Google’s Tag Assistant plugin is an indispensable tool for troubleshooting various Google tags like Google Analytics, Google AdWords, and Google Tag Manager; just install and navigate to your site to enable checks for nearly 300 possible issues. This post will describe how to fix of one of the most common issues reported by this plugin: “Same web property ID is tracked twice.”
Same web property ID is tracked twice simply means that you have the Google Analytics tracking script on your page more than once, with the same tracking ID. This means every page load fires off two or more instances of the GA code, and will cause metrics like page views and bounce rate to be incorrect. Where are these multiple tracking scripts coming from? Read on:
#1. TRACKING CODE ON PAGE AND WITHIN GOOGLE TAG MANAGER
Google Analytics provides a tracking code script that can be directly entered onto your website. Alternately, you can fire Google Analytics from within Google Tag Manager. Google Tag Manager is a container for other tags, so you should only use one of these implementation methods, not both.
To check if you’re using GA and GA-from-within-GTM at the same time, it’s best to install another Chrome add-on, the Google Analytics Debugger. Once it’s installed, do the following:
- Click the add-on icon in the Chrome toolbar to ensure that it says “GA Debug: ON”
- Navigate to your site
- Open Developer Tools in Chrome (Press F12 on Windows or Cmd + Opt + I on Mac), and click the Console tab
- [optional] Type “pageview” into the filter bar at the top. This isn’t necessary, but it makes the output easier to read
- Check for multiple versions of the “send pageview” call to Google Analytics, with and without the “gtm” preface.
- If you see multiple calls with the same UA number, with and without the “gtm” preface, it means you have implemented GA both directly on the page and through GTM.
- Remove one of these versions so that you are only firing GA from a single location.
#2. TRACKING CODE ON PAGE AND FROM WORDPRESS PLUGIN
WordPress enables you to install Google Analytics tracking in many ways. The method from #1 can be a starting point to verify if you have multiple instances of the tracking code, but it won’t necessarily identify where this code is being fired from. To check this you will need to review each place where GA code can be inserted using WordPress:
a) Google Analytics plugins. In WordPress, navigate to Plugins > Installed Plugins and see if there are any Google Analytics plugins in the list.

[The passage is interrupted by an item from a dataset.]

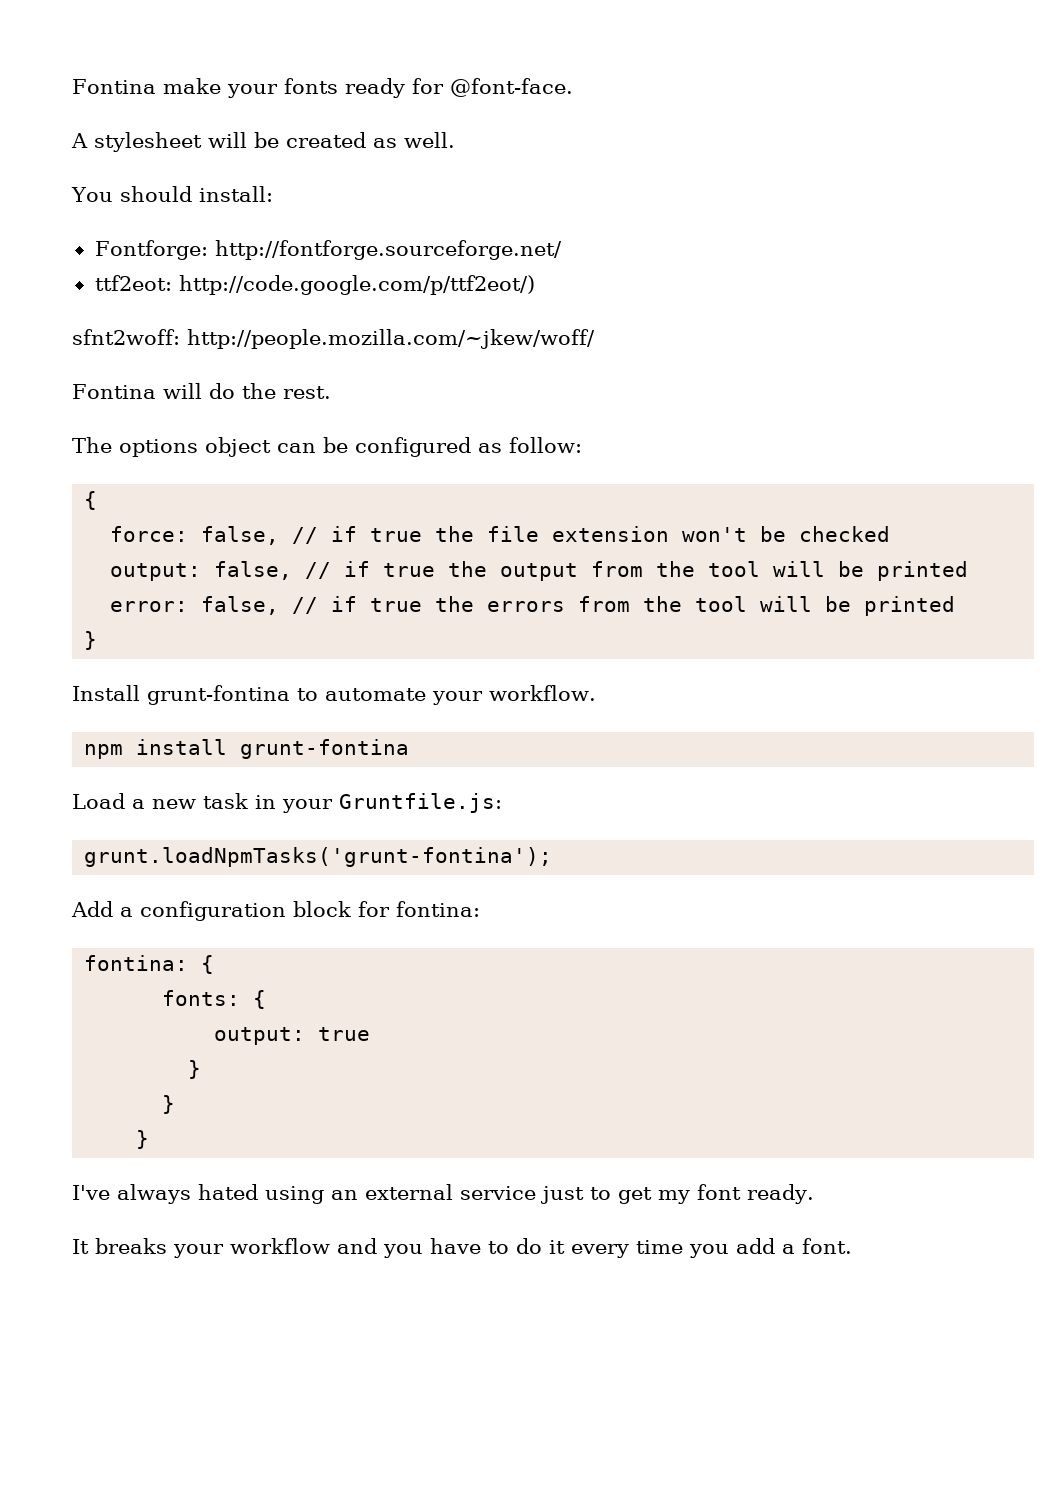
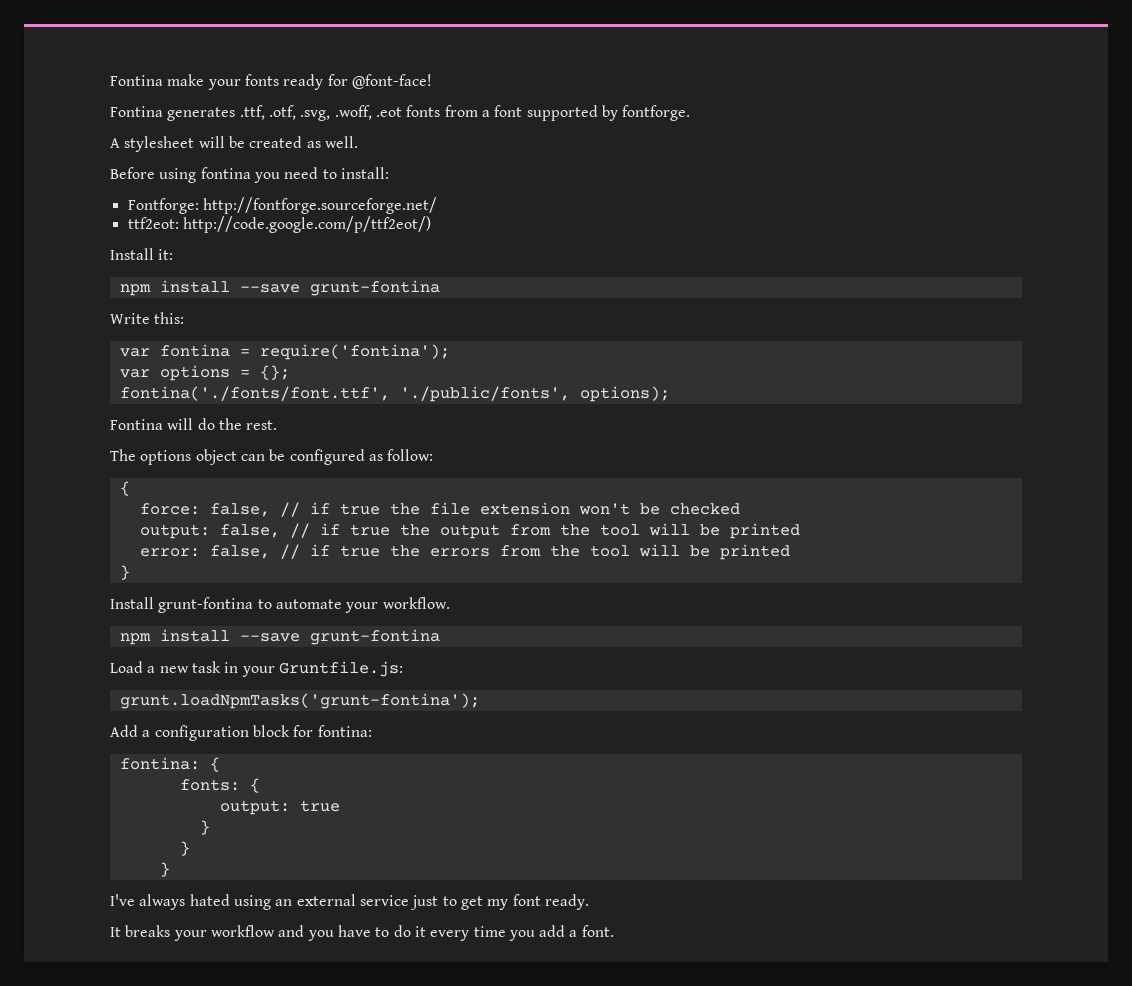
[449,78,573,97] @font-face. -> [351,74,432,89] [110,105,691,121] @font-face! // Fontina generates .ttf, .otf, .svg, .woff, .eot fonts from a font supported by fontforge.
[71,186,192,202] You should -> [110,167,337,183] Before using fontina you need to
[72,329,595,349] sfnt2woff: http://people.mozilla.com/~jkew/woff/ -> [110,248,174,260] [119,280,440,296] [110,312,185,324] [119,344,450,360] [119,365,290,381] [119,386,670,402] Install it: // npm install --save grunt-fontina // Write this: // var fontina = require('fontina'); // var options = {}; // fontina('./fonts/font.ttf', './public/fonts', options);
(228, 747) none -> [239,633,300,642] --save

b) Google Tag Manager plugins. As above, navigate to Plugins > Installed Plugins and see if there are any Google Tag Manager plugins in the list. If so, check the settings or log into your Tag Manager account to look for a GA tag.
c) directly in of the theme templates (usually located at Appearance > Editor > header.php). Open up your theme’s files and search for GA or GTM code to see if it has been directly inserted here.
d) a custom option within a theme. Some themes have an option to directly enter a GA ID. Review your theme’s settings to see if this is the case.
#3. OLD AND NEW GA TRACKING CODE SCRIPTS AT THE SAME TIME
Google Analytics regularly releases new versions of the tracking code, from Urchin (urchin.js) to Classic (ga.js) to Universal (analytics.js) to the new Global Site Tag (gtag.js). When the new tracking code is released, many users update their websites with the new version, neglecting to remove the old version first.
If you’re using different versions of the same code, Google’s Tag Assistant plugin will show all versions like this:
If you see more than one Google Analytics tag listed here, with identical UA IDs, that means you have multiple tags firing. To find out the version, you can click on the item to view metadata on whether the Code Version/Syntax is Universal or Asynchronous.
Remove all but one of the versions if you have this problem. Typically you should leave the version served through a tag manager, or the most recent version (currently gtag.js).
If you’re still not sure where these extra tracking scripts are coming from, there’s another option to try.
- Open Developer Tools in Chrome (Press F12 on Windows or Cmd + Opt + I on Mac)
- click Ctrl+Shift+F
- In the search box that appears, type in your UA tracking ID.
- In the bottom panel, a list of code snippets containing this tracking ID will appear. You can click each one to be taken to the location in your code. It won’t necessarily surface all your GA code if it’s bundled into another container, but it may help.In this example, I first loaded a Google Analytics plugin onto my site, then found it by searching as described here.